ИСХОДНЫЙ ТЕКСТ:
Самый глубокий — библейский план, на протяжении всего творчества бывший “базисом” поэтического слова Лиснянской. Но если в “Гимне” и “В пригороде Содома” библейское “архетипическое” проступает в сегодняшнем дне российской действительности, то в новой книге аллегорическое и реальное географически совпадают. Происходит встреча поэта со своей духовной родиной, и библейские видения сами собой возникают на каждом шагу: “Лианами увитая беседка / Мне кажется просушенным ковчегом / Не там, где он пристал, — откуда вышел, — / Из этих мест, где пальмовый оазис, / Где крестиком миндальный воздух вышит, / А кит Ионы есть Христовый базис”.
Не менее важен и первый план — реальная жизнь предстает во всей ее проблемной сложности (“Вчера за углом здесь взорвали автобус, / А улица снова полна” — или предельно сжато: “Израиль. Теплынь. Террор”), а многие стихотворения строятся именно как рассказ путешественника: “Я впервые в кафе захожу одна…” И здесь проявляется отрадное свойство Лиснянской как поэта классического вкуса — понимание, что слово создано для общения. Поэтому она предельно открыта для читателя, а в сложность ее лирического мира еще нужно вчитаться.

СТРОКИ ДАННЫХ:

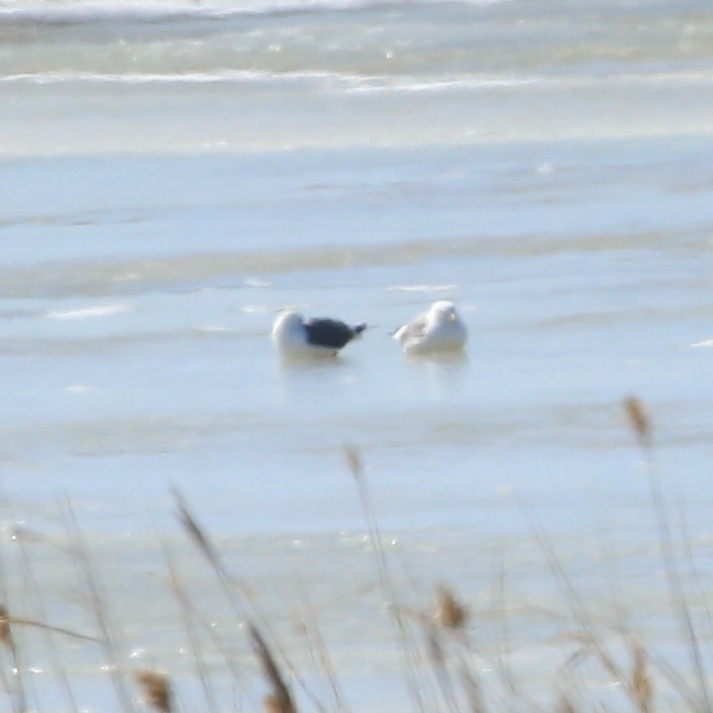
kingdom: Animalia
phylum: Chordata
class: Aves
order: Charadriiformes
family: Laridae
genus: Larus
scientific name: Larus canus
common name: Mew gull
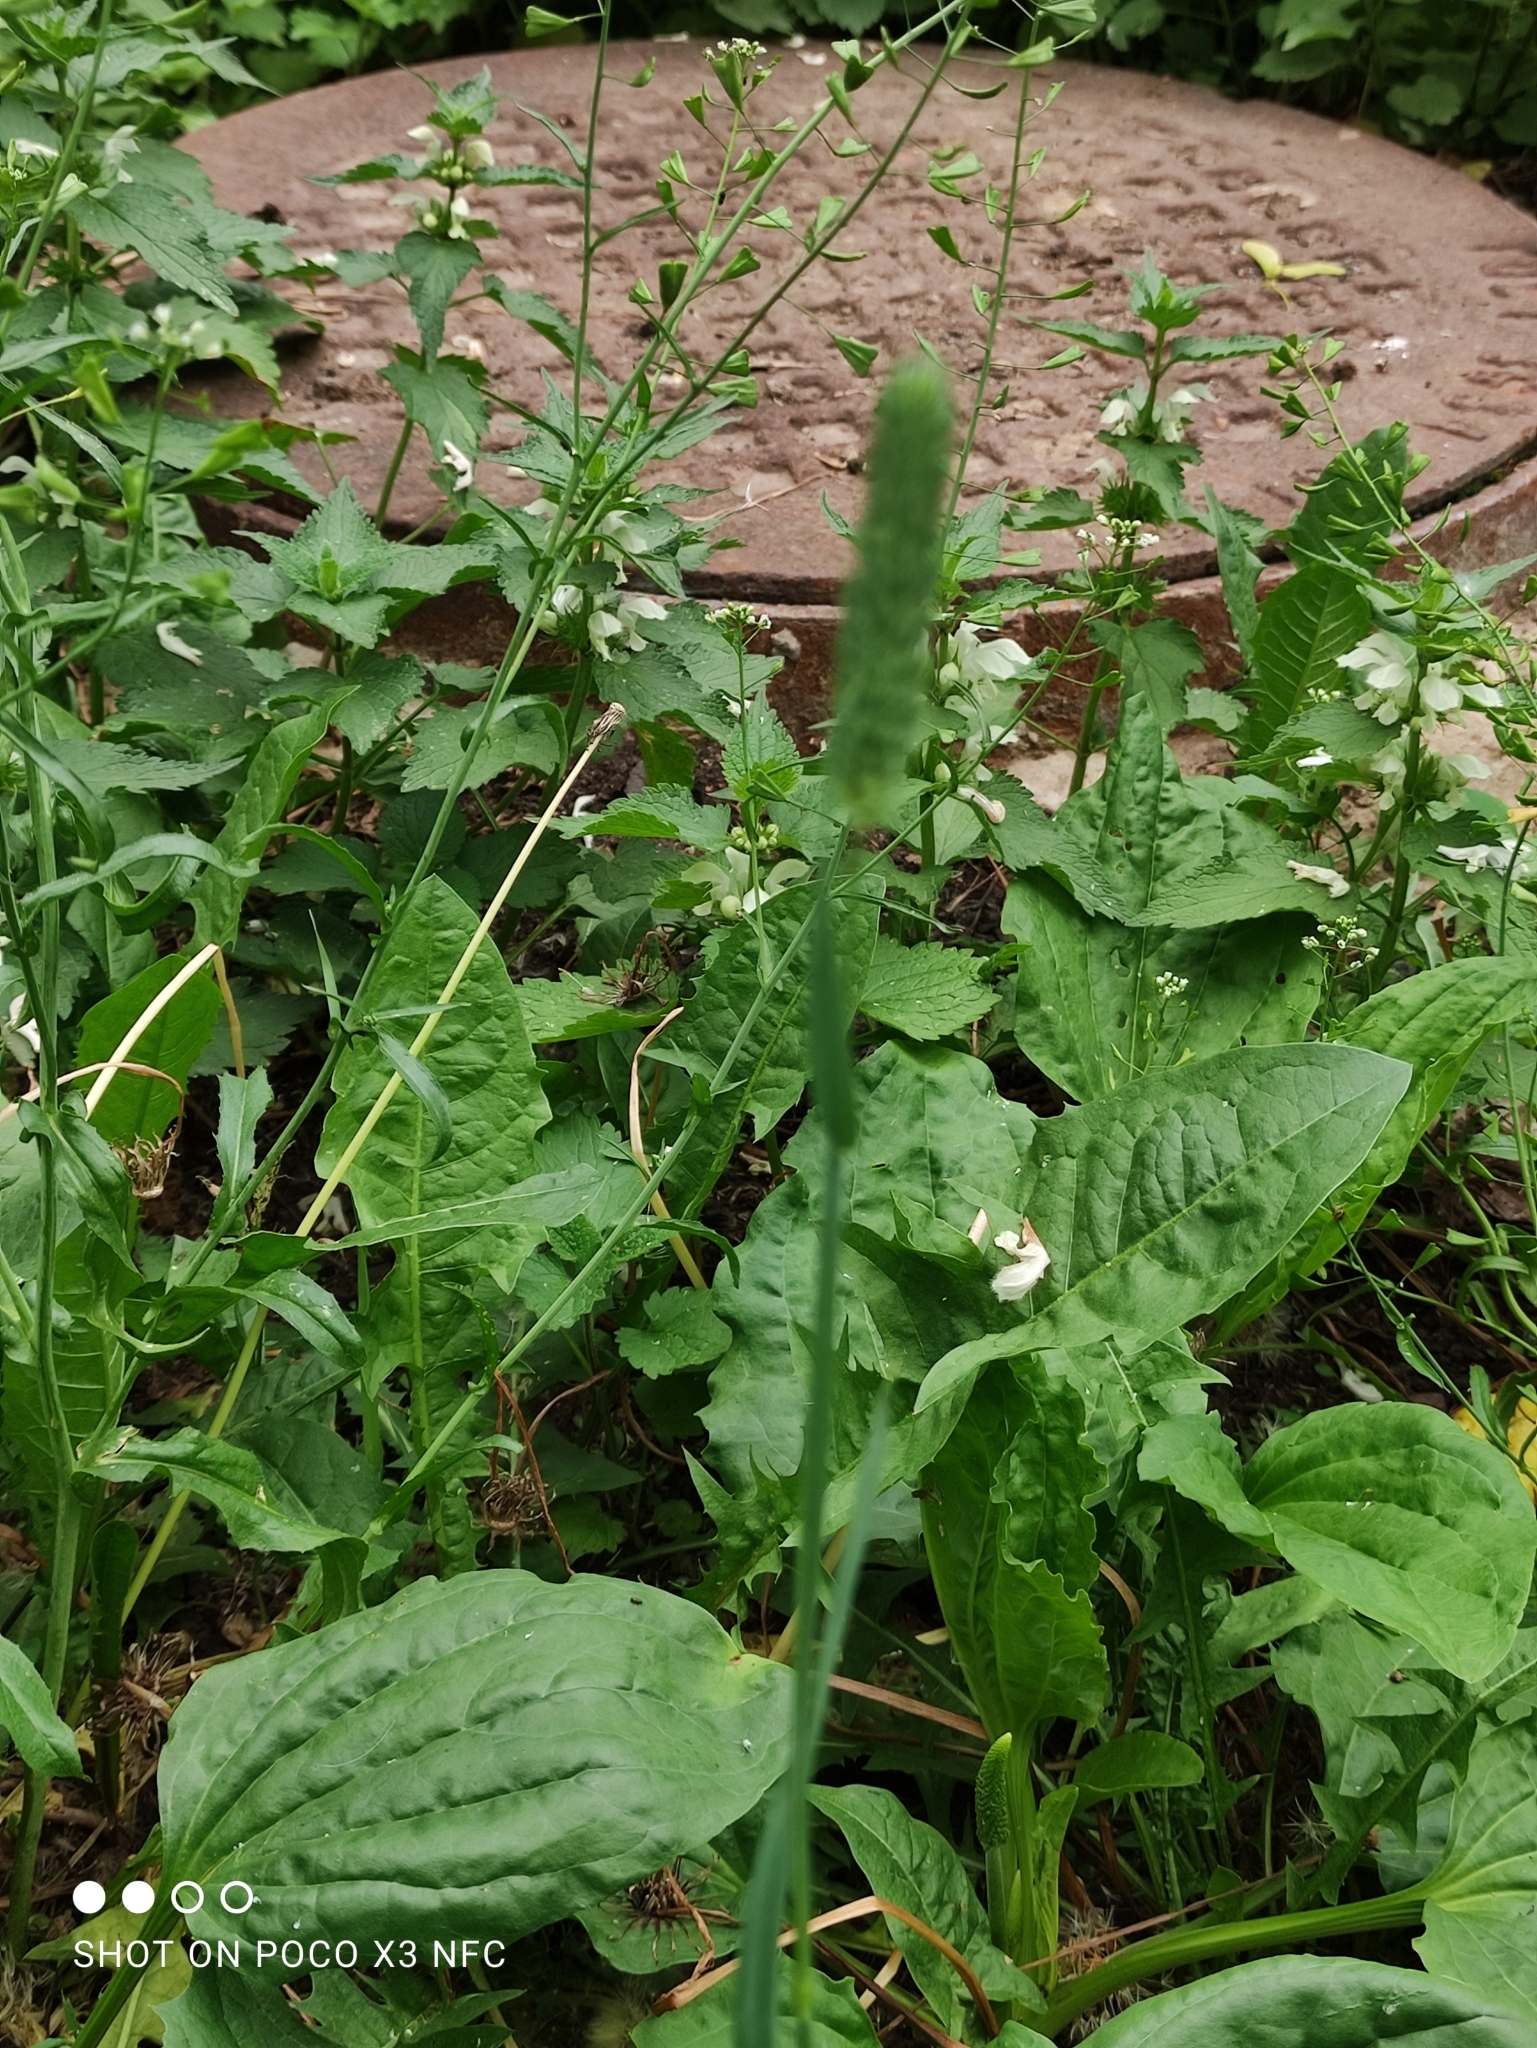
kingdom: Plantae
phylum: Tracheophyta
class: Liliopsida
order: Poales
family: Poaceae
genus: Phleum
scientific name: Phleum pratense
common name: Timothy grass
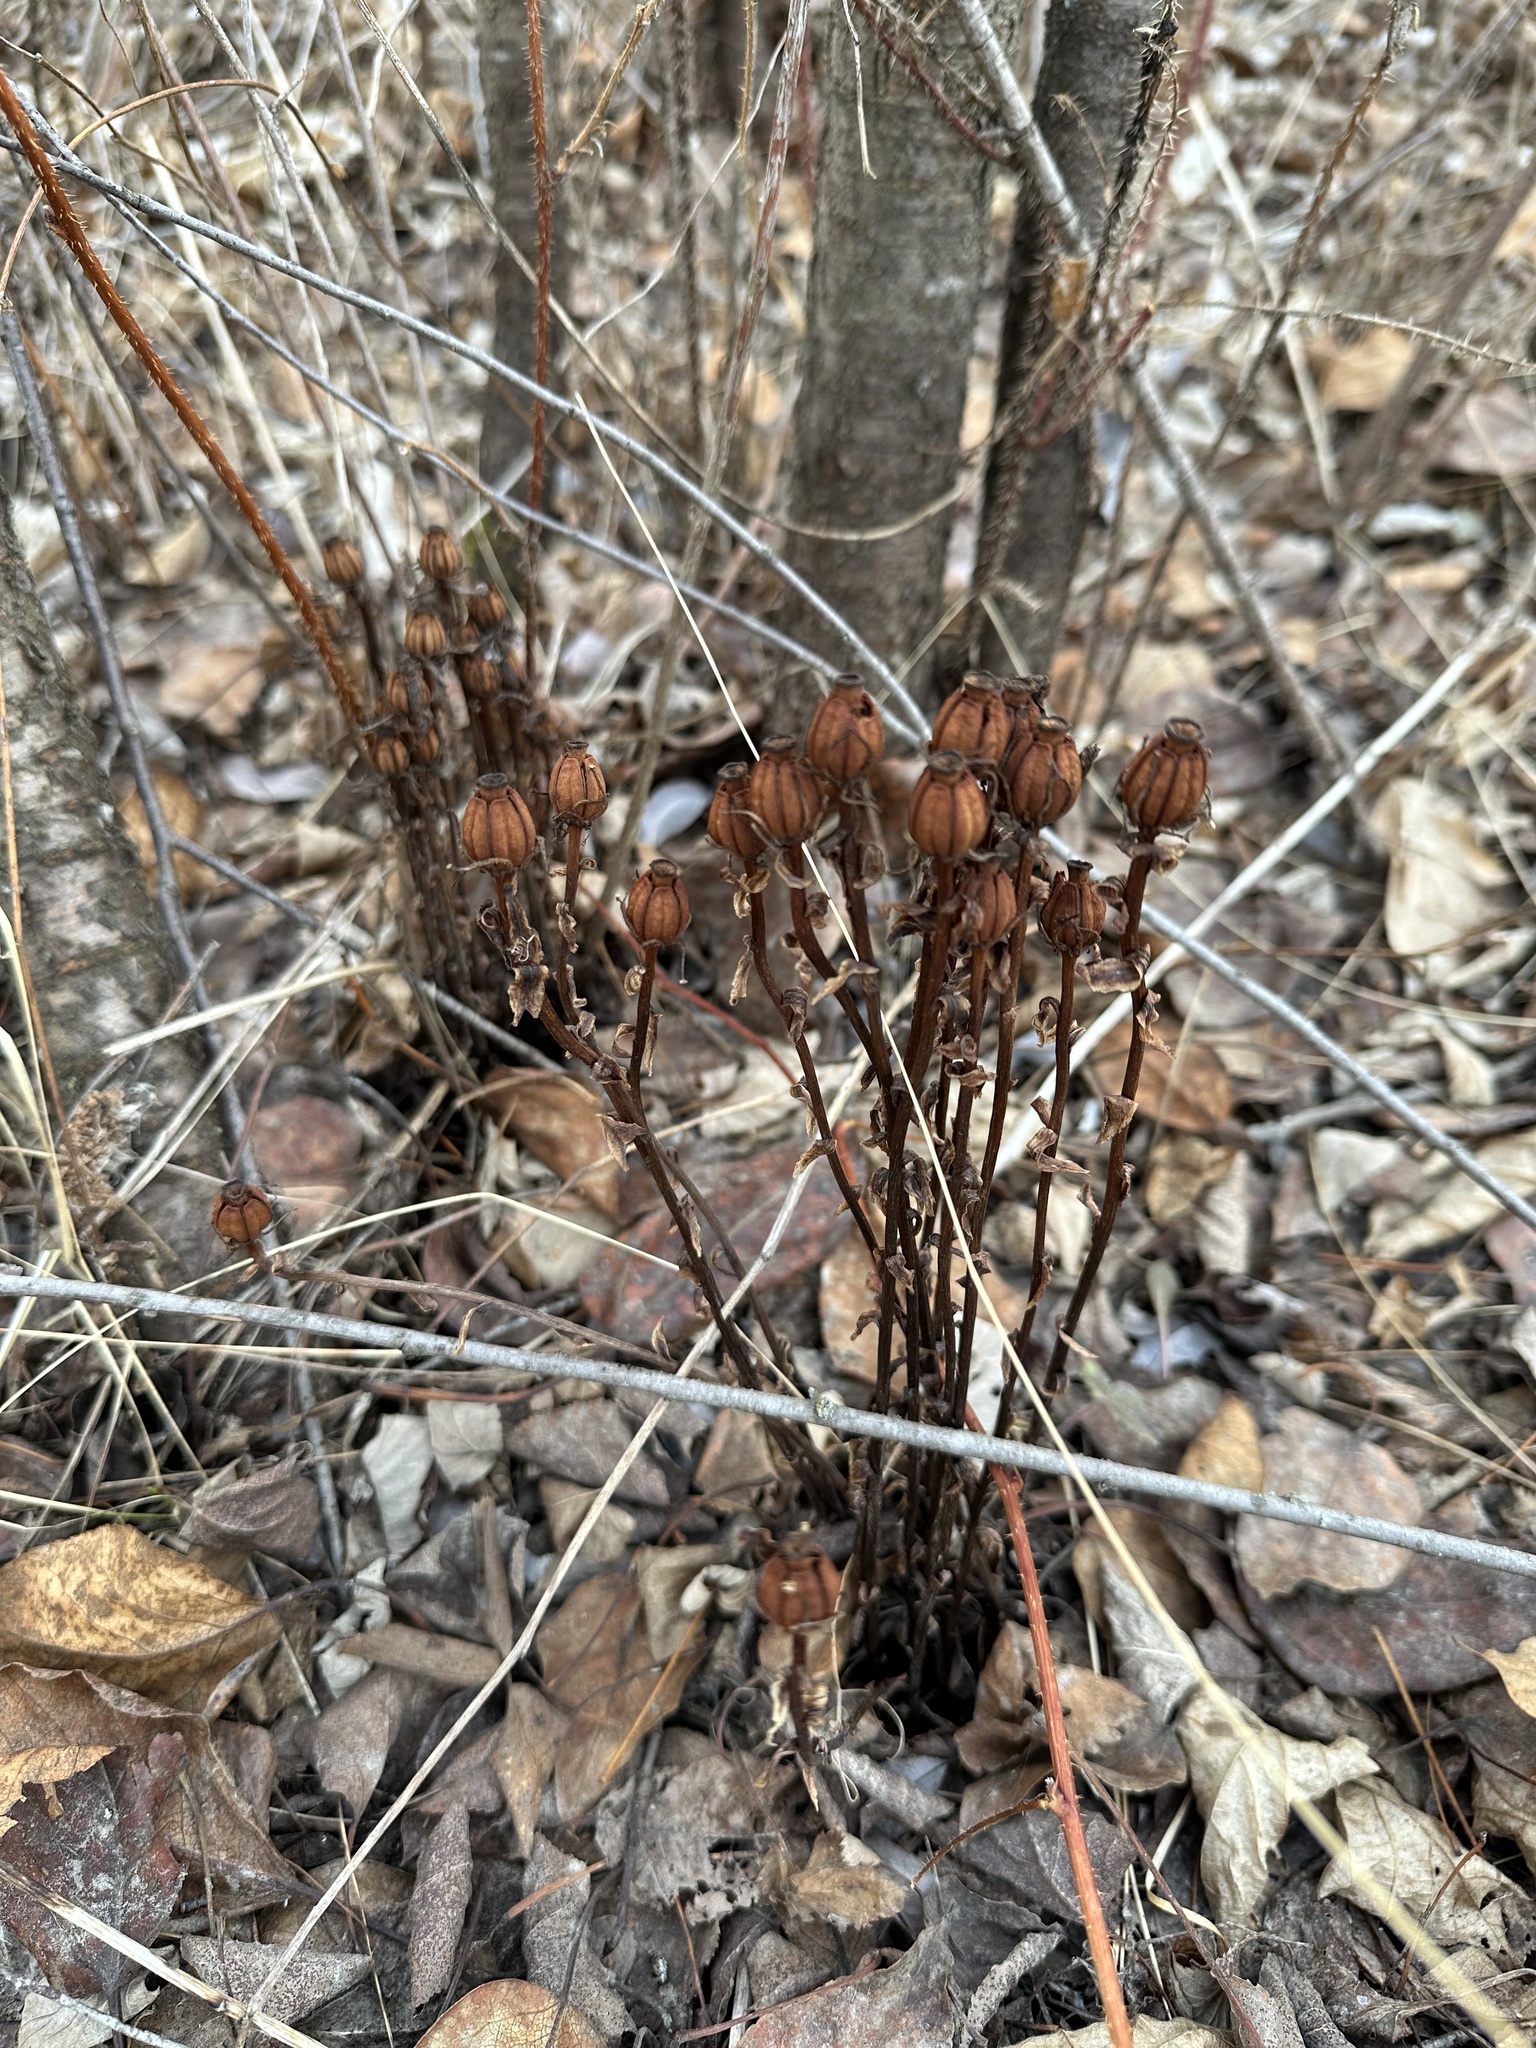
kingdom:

ЗАДАНИЕ 1: Воспроизведите из текста о поэзии Лиснянской всё, начиная с «Не менее важен» и вплоть до «еще нужно вчитаться.».
ЗАДАНИЕ 2:
Ответьте по тексту о поэзии Лиснянской:
(а) Какой план назван самым глубоким?
(б) В каких двух произведениях библейское «архетипическое» проступает в сегодняшнем дне российской действительности?
(в) Какое свойство Лиснянской как поэта классического вкуса названо отрадным?

ПРАВИЛЬНЫЙ ОТВЕТ 1:
Не менее важен и первый план — реальная жизнь предстает во всей ее проблемной сложности (“Вчера за углом здесь взорвали автобус, / А улица снова полна” — или предельно сжато: “Израиль. Теплынь. Террор”), а многие стихотворения строятся именно как рассказ путешественника: “Я впервые в кафе захожу одна…” И здесь проявляется отрадное свойство Лиснянской как поэта классического вкуса — понимание, что слово создано для общения. Поэтому она предельно открыта для читателя, а в сложность ее лирического мира еще нужно вчитаться.

ПРАВИЛЬНЫЙ ОТВЕТ 2:
(а) Библейский план.
(б) В «Гимне» и «В пригороде Содома».
(в) Понимание, что слово создано для общения.